Chicago Reader: Chicago’s growing racial gap in child poverty

 by Steve Bogira

I noted recently that more than one in three Chicago children are living in poverty, according to newly published census data. But a closer look at those figures shows that “one in three” hides a striking inequality.

Fewer than one in 11 white kids here are living in poverty—compared with more than one in two black kids.

The news regarding white Chicago kids, in fact, is good: their poverty rate is significantly lower than the national rate for white kids. But for black, Asian, and Hispanic children, the poverty incidence is higher in Chicago than for their counterparts nationally:

Children 17 and younger. Data from American Community Survey, U.S. Census Bureau, analyzed by Social IMPACT Research Center at Heartland Alliance

Moreover, the racial gap in child poverty in Chicago appears to be growing:

Children 17 and younger. Data from American Community Survey, U.S. Census Bureau, analyzed by Social IMPACT Research Center at Heartland Alliance

As the numbers show, child poverty has declined for Asians and gone up modestly for whites since 2000—while climbing significantly for blacks and Latinos.
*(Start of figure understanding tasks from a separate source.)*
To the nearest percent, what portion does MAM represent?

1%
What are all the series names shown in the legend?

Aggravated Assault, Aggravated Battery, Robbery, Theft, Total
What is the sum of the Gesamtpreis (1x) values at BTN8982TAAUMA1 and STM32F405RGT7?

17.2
What does Mayor Emanuel think of this? I wish I could tell you, but the mayor’s office has yet to respond to questions I posed ten days ago. I asked how the mayor is seeking to address not only child poverty, but the more than five-to-one disparity in the black and white rates.
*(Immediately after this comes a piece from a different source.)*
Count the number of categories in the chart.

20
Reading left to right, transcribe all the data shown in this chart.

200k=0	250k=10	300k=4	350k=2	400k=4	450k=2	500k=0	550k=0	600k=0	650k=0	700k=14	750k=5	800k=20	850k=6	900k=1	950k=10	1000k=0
Emanuel didn’t create this gap, of course. There are similar problems in many other cities. Their historical roots are deep. They’re fed by segregation in our neighborhoods and schools. Even if Emanuel’s top priorities were attacking poverty and racial inequality, he wouldn’t be able to solve them overnight—or in one term, or in two.
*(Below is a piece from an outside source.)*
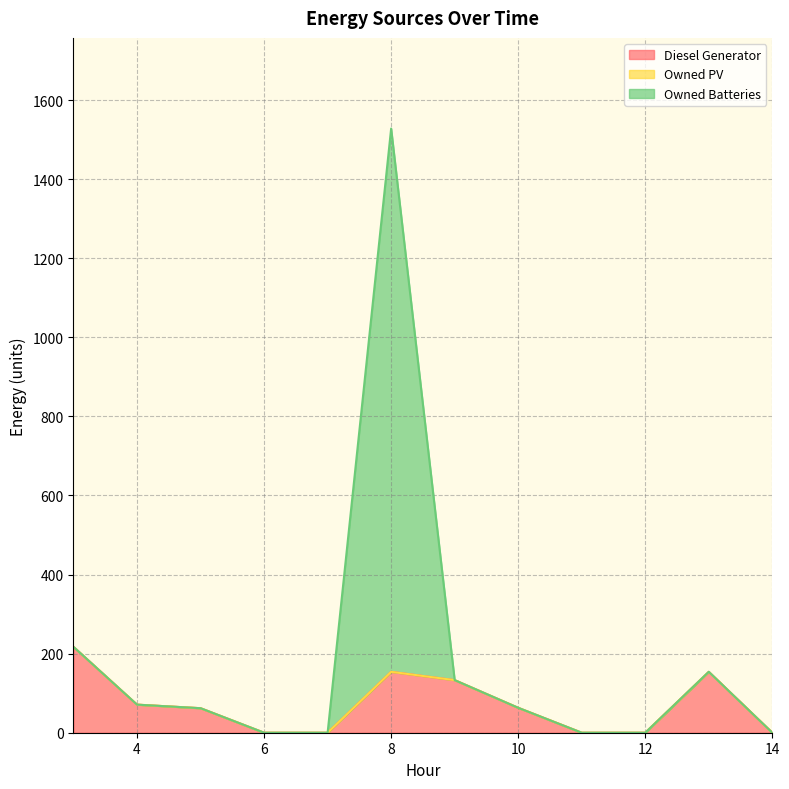

The value of Diesel Generator at 8 is 154.0. True or false?

True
But Chicago seems headed in the wrong direction.

And is it acceptable to have one in two black kids in poverty? Would it be acceptable if it were one in two white kids?


Beginning today, I’ll be posting here every Thursday on segregation. I’m interested in more than race and class. In the U.S., we’re greatly segregated by age. Is that separation growing? What impact does it have? When does segregating by sex make sense, and when doesn’t it?

But I’ll focus primarily on racial and economic segregation, which in Chicago march arm in arm. They’ve appalled and fascinated me for as long as I can remember.

I grew up on the white south side, my dad worked on the black south side, and there was a sharp border between the two (Halsted, then Racine, then Ashland, then Damen). There was similar segregation, if less intense, elsewhere in Chicago as well.

I was born in 1954, so this was quite awhile ago. Why have we still not gotten over it?

The racial makeup of the city is more complex today, largely because there are more Asians and far more Latinos, who sometimes serve as buffer groups between whites and blacks. But there’s still a vast south-side section that’s almost entirely black, and a similar, smaller section on the west side. Most of the city’s African-Americans live in these two areas. The city’s leading causes of suffering—fires, foreclosures, crimepoor health, high dropout rates, joblessness—have always been centered in these neighborhoods.

The problem isn’t merely poverty. It’s poor families surrounded by poor families—segregation’s legacy. Climbing out of poverty is hard, but it’s especially hard when it’s all you know growing up.

There’s every reason to ignore our city’s racial segregation. We long ago grew accustomed to it. It seems impossible to change. For most white people, it’s somebody else’s problem.

But ignoring it only lets the suffering continue.